また、高齢者のうつ病は非常に治りにくいのです。

 

今回ご紹介した論文は、

「高齢者のうつ病は認知症の初期症状の可能性がある」

というものでしたが、

 

うつ病からアルツハイマー型認知症に移行する人が多い

ことも分かっています。

 

この論文はまた改めてご紹介しますが、

欧州でおこなわれた調査では、

うつ病の患者2,220人を6年間追跡したところ、

うつ病から軽度認知障害へ移行し、

最終的にアルツハイマー型認知症に移行した人が85%に達した。

というのです。

 

このように、

うつ病と認知症とは非常に密接に関係していることが分かってきているのです。

 

今回の論文でも、過去にうつ病だった人はうつ病でない人よりも認知症を発症しやすいこと述べており、

若いときに発症したうつ病も認知症の発症に関与していることが明らかになりつつあります。

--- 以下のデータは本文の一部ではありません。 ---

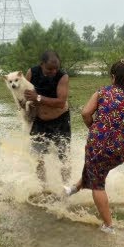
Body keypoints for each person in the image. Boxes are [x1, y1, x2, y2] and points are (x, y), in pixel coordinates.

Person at [63, 58, 124, 234]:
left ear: (113, 76)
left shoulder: (103, 93)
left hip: (98, 143)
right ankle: (73, 189)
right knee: (96, 169)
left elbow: (86, 113)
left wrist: (93, 127)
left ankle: (108, 225)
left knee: (98, 183)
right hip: (122, 150)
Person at [24, 51, 71, 185]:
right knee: (38, 157)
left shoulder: (63, 77)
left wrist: (37, 98)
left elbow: (61, 102)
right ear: (42, 65)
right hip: (39, 121)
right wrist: (24, 106)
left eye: (56, 68)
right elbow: (24, 94)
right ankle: (43, 188)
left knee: (64, 156)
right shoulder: (32, 73)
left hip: (60, 120)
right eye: (50, 69)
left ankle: (66, 188)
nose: (53, 71)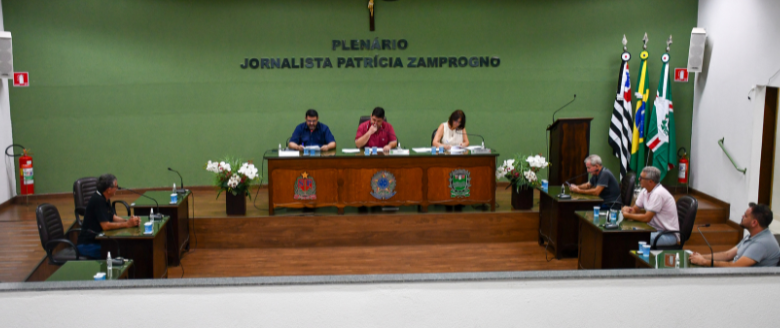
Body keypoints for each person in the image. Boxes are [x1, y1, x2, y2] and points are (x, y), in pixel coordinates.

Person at [690, 203, 780, 267]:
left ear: (754, 223)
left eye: (745, 216)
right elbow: (727, 255)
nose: (742, 216)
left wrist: (704, 262)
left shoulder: (761, 244)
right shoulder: (753, 236)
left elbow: (736, 267)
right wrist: (701, 256)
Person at [76, 174, 141, 259]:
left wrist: (127, 221)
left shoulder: (105, 197)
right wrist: (127, 224)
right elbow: (106, 226)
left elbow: (112, 216)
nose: (117, 188)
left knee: (120, 248)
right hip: (88, 245)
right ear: (109, 190)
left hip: (99, 240)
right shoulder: (98, 200)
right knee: (117, 252)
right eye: (116, 186)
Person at [621, 166, 679, 247]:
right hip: (652, 229)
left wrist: (628, 215)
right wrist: (628, 210)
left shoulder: (658, 193)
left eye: (641, 178)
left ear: (650, 181)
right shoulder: (645, 190)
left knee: (633, 238)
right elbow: (636, 209)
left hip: (667, 235)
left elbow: (646, 218)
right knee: (628, 234)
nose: (639, 179)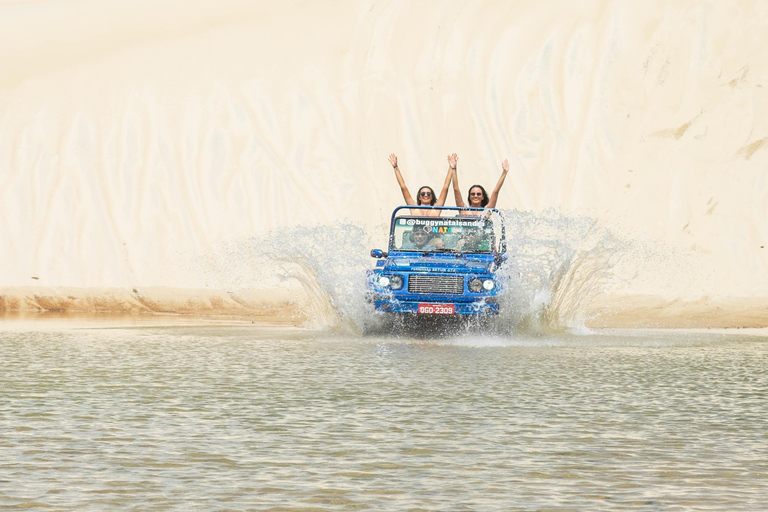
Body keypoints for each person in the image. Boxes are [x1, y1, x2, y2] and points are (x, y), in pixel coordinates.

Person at [389, 153, 453, 217]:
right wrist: (395, 167)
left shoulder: (436, 208)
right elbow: (403, 187)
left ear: (432, 197)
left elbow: (445, 187)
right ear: (419, 197)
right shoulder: (413, 207)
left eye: (428, 194)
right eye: (423, 194)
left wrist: (451, 167)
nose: (425, 195)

うつ病が認知症を引き起こすメカニズムについてはまだはっきり分かっていませんが、

 

  1. 食事や運動などのライフスタイル
  2. ポジティブ思考

が関与しているのではないかと唱える研究者もいます。

 

若いときから食事のコントロールや運動習慣やストレスの発散方法を身につけている人はうつ病や認知症になりにくいというのです。

 

うつ病と認知症は判別が非常に難しく、認知症と思っていたらうつ病だったというケースも多いのです。

さらに、老人性うつ病では自殺者が非常に多いのも特徴なのです。

 

うつ病と認知症はそれぞれ治療方法も違いますから迷ったら精神科や認知症を専門とする医療機関を必ず受診してください。

そして安易に薬に頼るのではなく、先ずは食生活や運動、睡眠などの生活習慣の改善でがうつ病や認知症の予防や改善に効果的なのです。